Segment Start: INPUT DATA

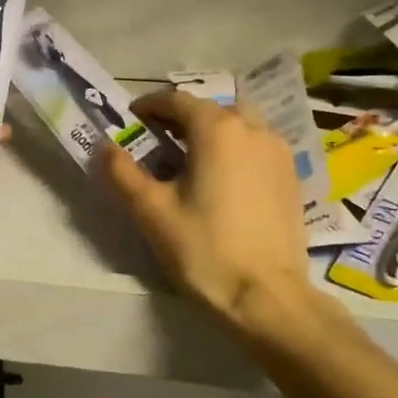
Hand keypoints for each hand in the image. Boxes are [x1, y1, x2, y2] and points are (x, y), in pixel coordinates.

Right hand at [100, 90, 312, 334]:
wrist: (267, 297)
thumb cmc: (205, 250)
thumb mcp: (152, 211)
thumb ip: (123, 172)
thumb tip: (104, 147)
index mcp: (216, 129)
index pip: (177, 100)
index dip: (150, 106)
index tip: (132, 120)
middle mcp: (252, 129)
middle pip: (210, 109)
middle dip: (182, 118)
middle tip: (160, 142)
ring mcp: (278, 151)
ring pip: (239, 124)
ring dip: (213, 131)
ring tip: (193, 161)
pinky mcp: (292, 176)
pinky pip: (258, 146)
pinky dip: (237, 149)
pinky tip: (224, 181)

Segment End: INPUT DATA

A word-for-word copy of the entries above is needed, with every picture dropped.

Hand keypoints for each hand in the image. Boxes are [x1, y1, x2, y2] and points are (x, y), in pixel coordinates.

Right hand at [100, 90, 312, 334]:
wrist: (267, 297)
thumb cmc: (205, 250)
thumb mcp: (152, 211)
thumb ip: (123, 172)
thumb tip: (104, 147)
index mcp: (216, 129)
index pip: (177, 100)
index dip: (150, 106)
index tip: (132, 120)
middle mcp: (252, 129)
middle pip: (210, 109)
middle dip: (182, 118)
middle tip: (160, 142)
ring mcp: (278, 151)
ring pip: (239, 124)
ring dip: (213, 131)
ring tip: (193, 161)
pinky mcp: (292, 176)
pinky pip: (258, 146)
pinky dip: (237, 149)
pinky tip: (224, 181)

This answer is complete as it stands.